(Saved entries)
Segment Open

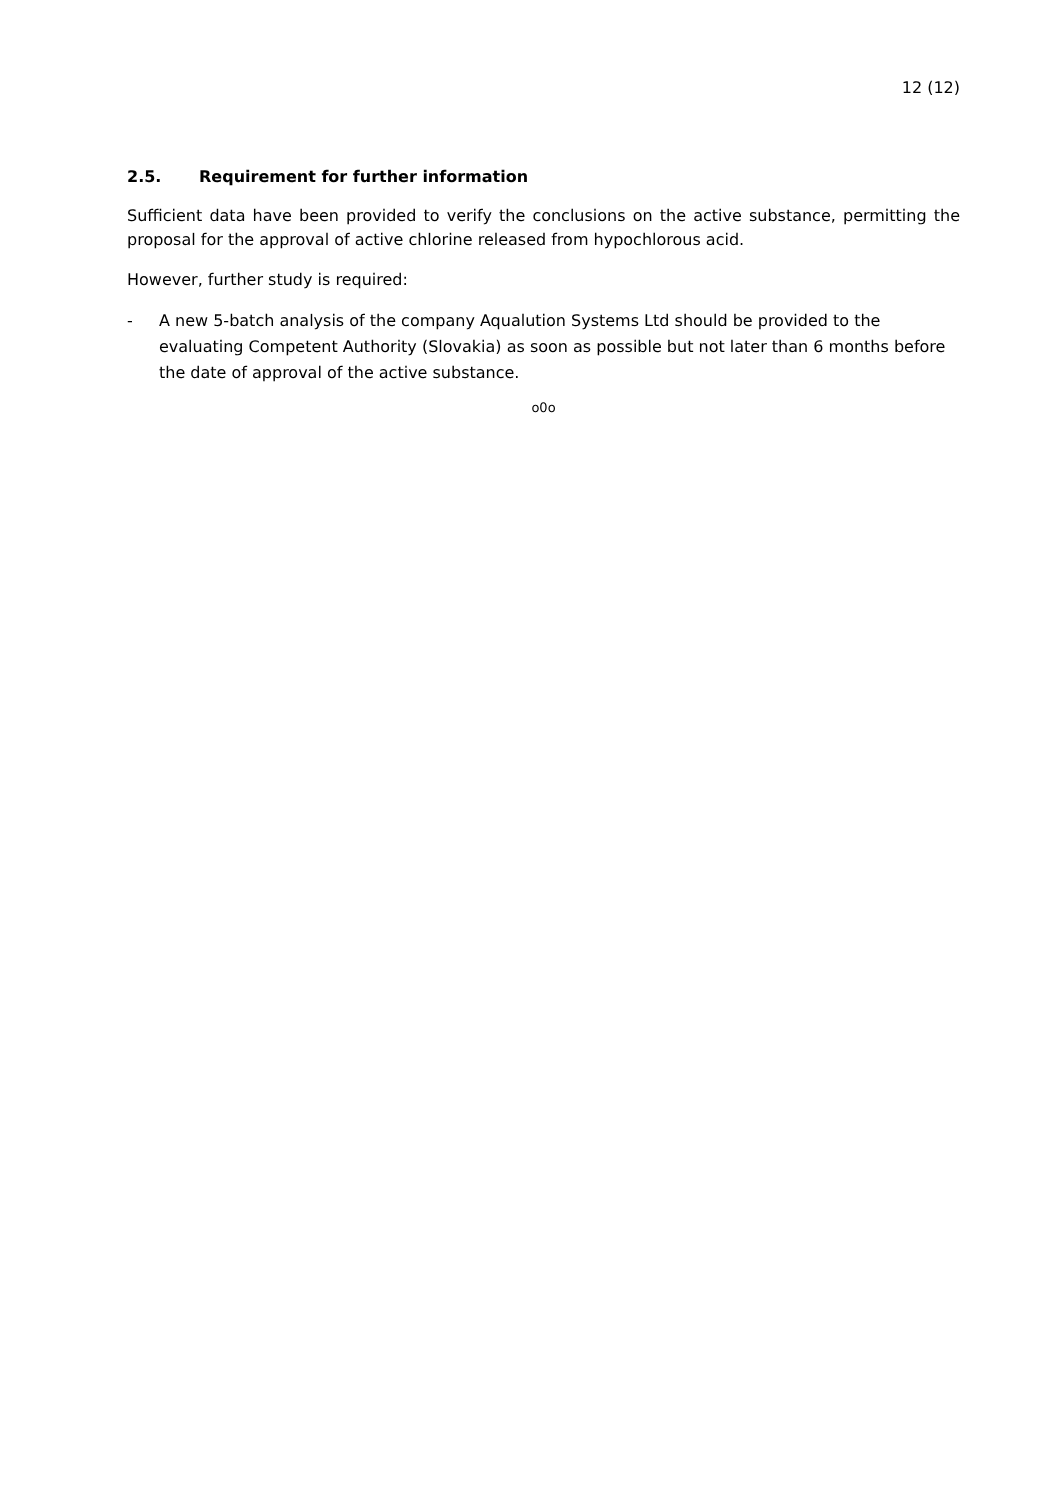12 (12)
2.5. Requirement for further information
Sufficient data have been provided to verify the conclusions on the active substance, permitting the proposal for the approval of active chlorine released from hypochlorous acid.
However, further study is required:
- A new 5-batch analysis of the company Aqualution Systems Ltd should be provided to the evaluating Competent Authority (Slovakia) as soon as possible but not later than 6 months before the date of approval of the active substance.
o0o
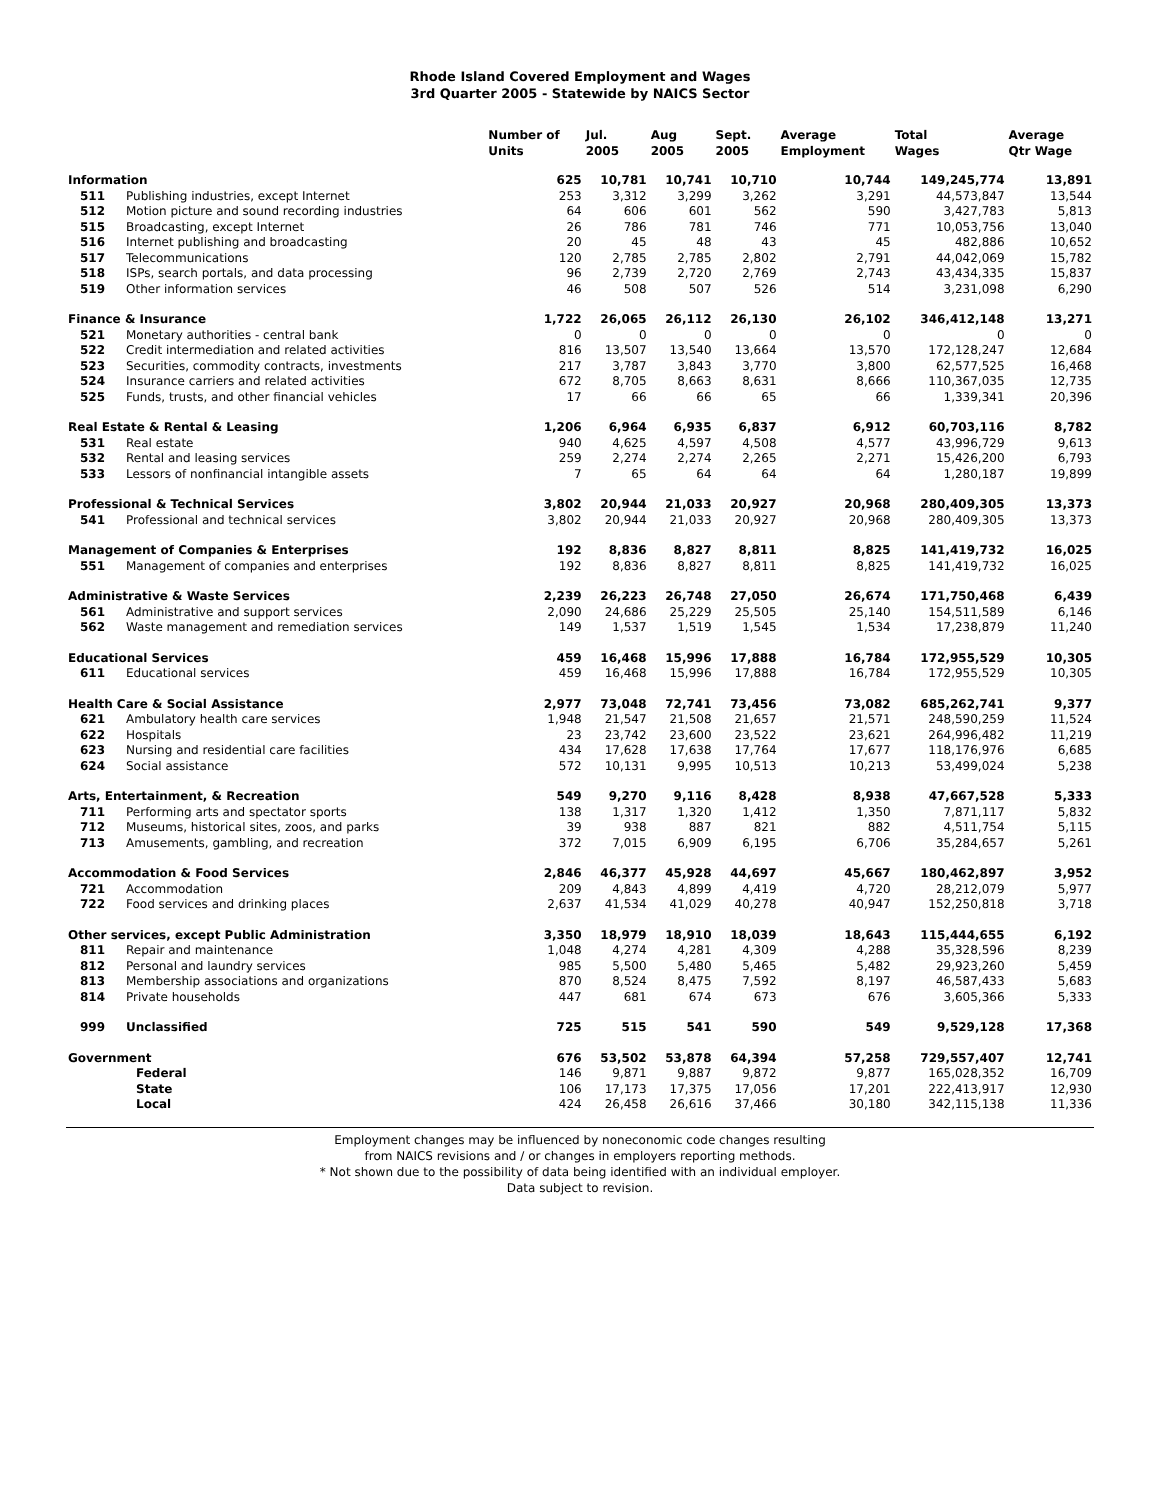Rhode Island Covered Employment and Wages
3rd Quarter 2005 - Statewide by NAICS Sector
| | | Number of Units | Jul. 2005 | Aug 2005 | Sept. 2005 | Average Employment | Total Wages | Average Qtr Wage |
| --- | --- | --- | --- | --- | --- | --- | --- | --- |
| Information | | 625 | 10,781 | 10,741 | 10,710 | 10,744 | 149,245,774 | 13,891 |
| 511 | Publishing industries, except Internet | 253 | 3,312 | 3,299 | 3,262 | 3,291 | 44,573,847 | 13,544 |
| 512 | Motion picture and sound recording industries | 64 | 606 | 601 | 562 | 590 | 3,427,783 | 5,813 |
| 515 | Broadcasting, except Internet | 26 | 786 | 781 | 746 | 771 | 10,053,756 | 13,040 |
| 516 | Internet publishing and broadcasting | 20 | 45 | 48 | 43 | 45 | 482,886 | 10,652 |
| 517 | Telecommunications | 120 | 2,785 | 2,785 | 2,802 | 2,791 | 44,042,069 | 15,782 |
| 518 | ISPs, search portals, and data processing | 96 | 2,739 | 2,720 | 2,769 | 2,743 | 43,434,335 | 15,837 |
| 519 | Other information services | 46 | 508 | 507 | 526 | 514 | 3,231,098 | 6,290 |
| Finance & Insurance | | 1,722 | 26,065 | 26,112 | 26,130 | 26,102 | 346,412,148 | 13,271 |
| 521 | Monetary authorities - central bank | 0 | 0 | 0 | 0 | 0 | 0 | 0 |
| 522 | Credit intermediation and related activities | 816 | 13,507 | 13,540 | 13,664 | 13,570 | 172,128,247 | 12,684 |
| 523 | Securities, commodity contracts, investments | 217 | 3,787 | 3,843 | 3,770 | 3,800 | 62,577,525 | 16,468 |
| 524 | Insurance carriers and related activities | 672 | 8,705 | 8,663 | 8,631 | 8,666 | 110,367,035 | 12,735 |
| 525 | Funds, trusts, and other financial vehicles | 17 | 66 | 66 | 65 | 66 | 1,339,341 | 20,396 |
| Real Estate & Rental & Leasing | | 1,206 | 6,964 | 6,935 | 6,837 | 6,912 | 60,703,116 | 8,782 |
| 531 | Real estate | 940 | 4,625 | 4,597 | 4,508 | 4,577 | 43,996,729 | 9,613 |
| 532 | Rental and leasing services | 259 | 2,274 | 2,274 | 2,265 | 2,271 | 15,426,200 | 6,793 |
| 533 | Lessors of nonfinancial intangible assets | 7 | 65 | 64 | 64 | 64 | 1,280,187 | 19,899 |
| Professional & Technical Services | | 3,802 | 20,944 | 21,033 | 20,927 | 20,968 | 280,409,305 | 13,373 |
| 541 | Professional and technical services | 3,802 | 20,944 | 21,033 | 20,927 | 20,968 | 280,409,305 | 13,373 |
| Management of Companies & Enterprises | | 192 | 8,836 | 8,827 | 8,811 | 8,825 | 141,419,732 | 16,025 |
| 551 | Management of companies and enterprises | 192 | 8,836 | 8,827 | 8,811 | 8,825 | 141,419,732 | 16,025 |
| Administrative & Waste Services | | 2,239 | 26,223 | 26,748 | 27,050 | 26,674 | 171,750,468 | 6,439 |
| 561 | Administrative and support services | 2,090 | 24,686 | 25,229 | 25,505 | 25,140 | 154,511,589 | 6,146 |
| 562 | Waste management and remediation services | 149 | 1,537 | 1,519 | 1,545 | 1,534 | 17,238,879 | 11,240 |
| Educational Services | | 459 | 16,468 | 15,996 | 17,888 | 16,784 | 172,955,529 | 10,305 |
| 611 | Educational services | 459 | 16,468 | 15,996 | 17,888 | 16,784 | 172,955,529 | 10,305 |
| Health Care & Social Assistance | | 2,977 | 73,048 | 72,741 | 73,456 | 73,082 | 685,262,741 | 9,377 |
| 621 | Ambulatory health care services | 1,948 | 21,547 | 21,508 | 21,657 | 21,571 | 248,590,259 | 11,524 |
| 622 | Hospitals | 23 | 23,742 | 23,600 | 23,522 | 23,621 | 264,996,482 | 11,219 |
| 623 | Nursing and residential care facilities | 434 | 17,628 | 17,638 | 17,764 | 17,677 | 118,176,976 | 6,685 |
| 624 | Social assistance | 572 | 10,131 | 9,995 | 10,513 | 10,213 | 53,499,024 | 5,238 |
| Arts, Entertainment, & Recreation | | 549 | 9,270 | 9,116 | 8,428 | 8,938 | 47,667,528 | 5,333 |
| 711 | Performing arts and spectator sports | 138 | 1,317 | 1,320 | 1,412 | 1,350 | 7,871,117 | 5,832 |
| 712 | Museums, historical sites, zoos, and parks | 39 | 938 | 887 | 821 | 882 | 4,511,754 | 5,115 |
| 713 | Amusements, gambling, and recreation | 372 | 7,015 | 6,909 | 6,195 | 6,706 | 35,284,657 | 5,261 |
| Accommodation & Food Services | | 2,846 | 46,377 | 45,928 | 44,697 | 45,667 | 180,462,897 | 3,952 |
| 721 | Accommodation | 209 | 4,843 | 4,899 | 4,419 | 4,720 | 28,212,079 | 5,977 |
| 722 | Food services and drinking places | 2,637 | 41,534 | 41,029 | 40,278 | 40,947 | 152,250,818 | 3,718 |
| Other services, except Public Administration | | 3,350 | 18,979 | 18,910 | 18,039 | 18,643 | 115,444,655 | 6,192 |
| 811 | Repair and maintenance | 1,048 | 4,274 | 4,281 | 4,309 | 4,288 | 35,328,596 | 8,239 |
| 812 | Personal and laundry services | 985 | 5,500 | 5,480 | 5,465 | 5,482 | 29,923,260 | 5,459 |
| 813 | Membership associations and organizations | 870 | 8,524 | 8,475 | 7,592 | 8,197 | 46,587,433 | 5,683 |
| 814 | Private households | 447 | 681 | 674 | 673 | 676 | 3,605,366 | 5,333 |
| 999 | Unclassified | 725 | 515 | 541 | 590 | 549 | 9,529,128 | 17,368 |
| Government | | 676 | 53,502 | 53,878 | 64,394 | 57,258 | 729,557,407 | 12,741 |
| | Federal | 146 | 9,871 | 9,887 | 9,872 | 9,877 | 165,028,352 | 16,709 |
| | State | 106 | 17,173 | 17,375 | 17,056 | 17,201 | 222,413,917 | 12,930 |
| | Local | 424 | 26,458 | 26,616 | 37,466 | 30,180 | 342,115,138 | 11,336 |
Employment changes may be influenced by noneconomic code changes resulting
from NAICS revisions and / or changes in employers reporting methods.
* Not shown due to the possibility of data being identified with an individual employer.
Data subject to revision.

Segment Closed

## [Exercise details]
Using the data above, reproduce exactly the lines from the line that contains "1,339,341 | 20,396 |" through the line that contains "43,996,729 | 9,613 |", including both.

## [Response]
| 525 | Funds, trusts, and other financial vehicles | 17 | 66 | 66 | 65 | 66 | 1,339,341 | 20,396 |
| Real Estate & Rental & Leasing | | 1,206 | 6,964 | 6,935 | 6,837 | 6,912 | 60,703,116 | 8,782 |
| 531 | Real estate | 940 | 4,625 | 4,597 | 4,508 | 4,577 | 43,996,729 | 9,613 |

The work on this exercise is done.